This may give us all an idea if this is a hardware fault / driver issue, or something at a higher level, e.g. service conf files wrong, etc.

Regards,

James.


----------



## adrian@ (Nov 29, 2011)

Hi,

Unfortunately the wi(4) driver is very much unmaintained and it's very possible that it's very broken.

I (as the defacto maintainer for net80211 and ath(4) these days) would like some help looking after the other wireless drivers, including wi(4).

You haven't mentioned which FreeBSD version you're using. I've heard reports that wi(4) worked way back in the FreeBSD-6.x and FreeBSD-7.x days, so if you could give FreeBSD-7.x a whirl and see if that works, we can at least attempt to establish a point in time where things were not broken. Hopefully then we can work forward and find where it was broken and repair the damage.

It's not just the wireless side of FreeBSD that the wi(4) driver needs attention for; it's also quite likely that the firmware and bus code is also buggy and requires updating.
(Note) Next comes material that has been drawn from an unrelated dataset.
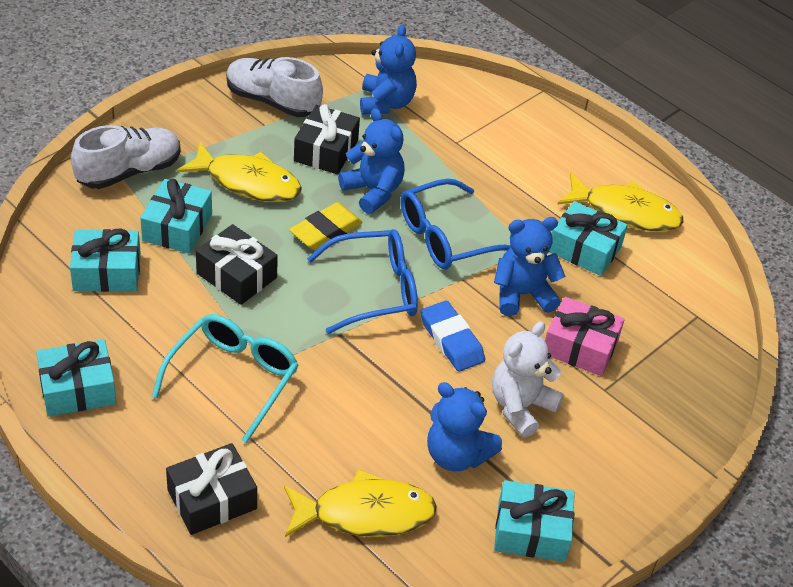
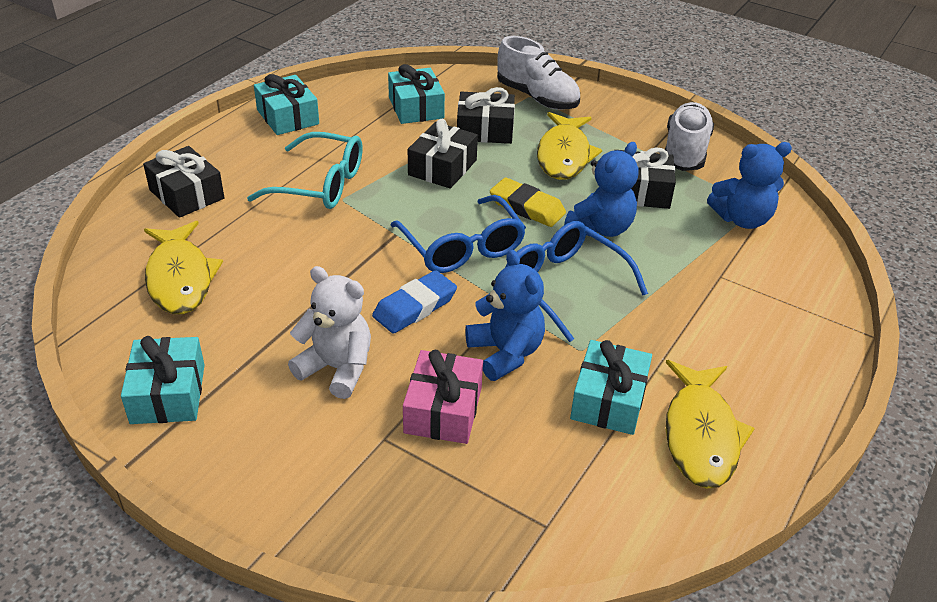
camera: 80 degrees right, 5 degrees down
turquoise gift [140,179,212,253] -> black gift [457,87,515,144]
blue teddy bear [427,382,502,471] -> none

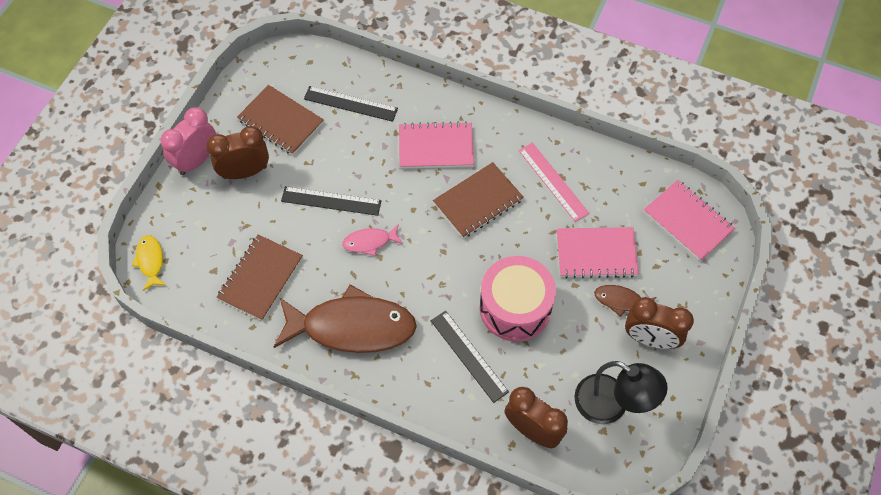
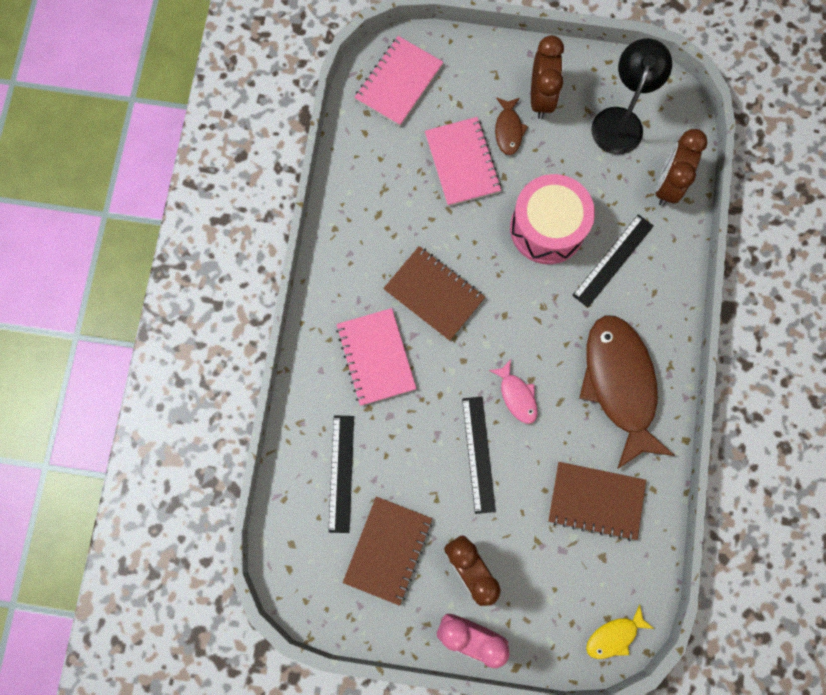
camera: 105 degrees left, 15 degrees up
pink ruler [519,142,589,222] -> none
This is why it's important to establish a point in time where it did work.

I wish I could be more helpful with the non-ath(4) NICs but I do have my hands full with 11n, sorry. 

Good luck!


----------



## adrian@ (Nov 29, 2011)

I should also point out that if you are willing to help out diagnose this problem by going through old FreeBSD versions and testing them out, the best place to find me (and the other wireless lurkers) is the freebsd-wireless@freebsd.org mailing list.

I only occasionally check the forums for wireless related posts.

Thanks again!


Adrian


----------